■ 本文
· · · ·

犬が飼い主に『執着しすぎる』と起こること

1.無駄吠えが多い
飼い主の外出を嫌がる、留守中に近所迷惑になるほど吠えていたら、その犬は飼い主への執着が強すぎる可能性があります。
犬は群れで暮らす習性があるので仲間と離れるのを嫌います。ですが人間社会で生きていくには飼い主の帰りを落ち着いて待てなくてはいけません。
また他の人や犬が近づくと警戒して吠えるというのも、飼い主以外の人や犬に慣れていないことから見られる行動です。
2.物をかじる・壊す
帰宅したら愛犬が家具や日用品をボロボロにしていたなんてことはありませんか?体力のある犬種や好奇心旺盛な子犬ならば退屈しのぎにイタズラすることもあります。
しかし犬は寂しさから破壊行動をとることもあります。飼い主の姿が少し見えなくなったら騒ぎ、近くにあるものをかじるようであれば分離不安症という病気かもしれません。
3.自傷行為
犬は自分の体や尻尾の毛をむしる、皮膚がただれるまで足を舐めたり噛んだりして自傷行為をすることがあります。これも分離不安症の症状です。
元々寂しがり屋で人懐っこい犬種は分離不安症になりやすいです。犬の健康のためにもやめさせるべきです。
4.飼い主のストーカーをする
寂しがり屋で甘えん坊な犬は、飼い主が家の中で移動するたびについてきます。何か言いたいことがあるときにも犬はついてきます。
しかし特に何もないのについてきて、離れようとしない場合は飼い主に執着しすぎています。
犬を自立させるための対処法

飼い主から離れる時間をつくる
愛犬が室内フリーで過ごしていて飼い主のストーカーをしてくるようであれば、犬用ベッドやケージを置いて犬の居場所を作りましょう。
物理的に犬と距離をとり、少しずつ飼い主から離れる時間をつくります。中に愛犬のニオイがついたタオルやぬいぐるみ、飼い主のニオイのついた衣類などを入れると安心します。
広い家の中でも自分の居場所があると犬は精神的に落ち着き、無駄吠えが減ることもあります。犬が飼い主から離れることに慣れてきたら、短時間の留守番の練習をさせましょう。
短時間の留守番に慣れさせる
家に常に家族の誰かがいて1人になったことがないという犬であれば、1人になるのを怖がるのは当然です。
まずはゴミ出しのようなほんの数分の留守番をさせます。犬が吠えて寂しがっても振り返らず、数分経ってから戻ってください。
数分だけでも我慢できたら褒め、5分・10分・20分と徐々に留守番の時間を延ばしていきます。『飼い主は必ず帰ってくる』と犬に学習させます。
保護犬で置き去りにされた、元の飼い主と死別したなどの経験がある犬は分離不安症になりやすいです。プロの力も借りながら留守番に慣らしていってください。
知らない場所・人・犬に慣れさせる
飼い主に執着している犬は、自分が暮らしている家とその周辺しか知りません。そのため他の人や犬、知らない場所に対して警戒心を抱きやすいです。
子犬のうちからなるべく色んな人に会い、色んな景色を見て音を聞くと犬は社会性が身に着くとされています。
知らない場所に行くと緊張して歩かない犬もいますが、他の人や犬が歩いている様子を眺めるだけでも犬には良い経験になります。犬のペースに合わせて色んな景色に慣らしてください。

· · · ·

データセットの項目
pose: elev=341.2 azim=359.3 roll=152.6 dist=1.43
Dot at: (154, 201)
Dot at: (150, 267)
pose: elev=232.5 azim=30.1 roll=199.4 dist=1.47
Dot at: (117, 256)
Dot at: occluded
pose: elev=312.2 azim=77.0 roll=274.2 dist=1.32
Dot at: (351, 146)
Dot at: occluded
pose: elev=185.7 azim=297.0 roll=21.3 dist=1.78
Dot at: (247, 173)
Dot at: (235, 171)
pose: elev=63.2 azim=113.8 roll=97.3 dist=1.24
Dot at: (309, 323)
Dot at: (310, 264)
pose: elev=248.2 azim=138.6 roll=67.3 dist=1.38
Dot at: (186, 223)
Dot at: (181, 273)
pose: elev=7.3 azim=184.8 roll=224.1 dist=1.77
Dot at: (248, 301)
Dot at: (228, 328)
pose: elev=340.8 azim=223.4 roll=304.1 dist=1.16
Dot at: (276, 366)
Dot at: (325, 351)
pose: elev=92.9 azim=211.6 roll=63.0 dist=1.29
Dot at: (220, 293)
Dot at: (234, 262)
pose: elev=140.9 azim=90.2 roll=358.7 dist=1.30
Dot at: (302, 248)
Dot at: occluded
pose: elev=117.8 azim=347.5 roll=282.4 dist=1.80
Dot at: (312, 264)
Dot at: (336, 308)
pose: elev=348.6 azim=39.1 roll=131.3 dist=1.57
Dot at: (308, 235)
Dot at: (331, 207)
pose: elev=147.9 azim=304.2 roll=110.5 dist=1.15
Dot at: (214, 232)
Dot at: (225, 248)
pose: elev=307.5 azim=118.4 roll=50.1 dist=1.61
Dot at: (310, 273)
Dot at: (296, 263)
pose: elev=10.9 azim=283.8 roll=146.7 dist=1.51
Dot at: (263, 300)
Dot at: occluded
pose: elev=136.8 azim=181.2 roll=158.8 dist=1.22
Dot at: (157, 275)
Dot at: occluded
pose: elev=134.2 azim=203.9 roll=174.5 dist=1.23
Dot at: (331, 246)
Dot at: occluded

· · · ·

■ 課題
次の1.〜3.が本文と合っているかを「はい」か「いいえ」で答え、決め手となる本文の言葉を引用してください。
1. 自傷行為は分離不安症の症状の一つとされている。
2. 留守番の練習は、はじめから20分程度の時間で行うよう勧めている。
3. 犬の居場所に飼い主のニオイのついた衣類などを入れると、犬が安心するとしている。

■ 解答例
1. はい。「これも分離不安症の症状です。」
2. いいえ。「まずはゴミ出しのようなほんの数分の留守番をさせます。」
3. はい。「中に愛犬のニオイがついたタオルやぬいぐるみ、飼い主のニオイのついた衣類などを入れると安心します。」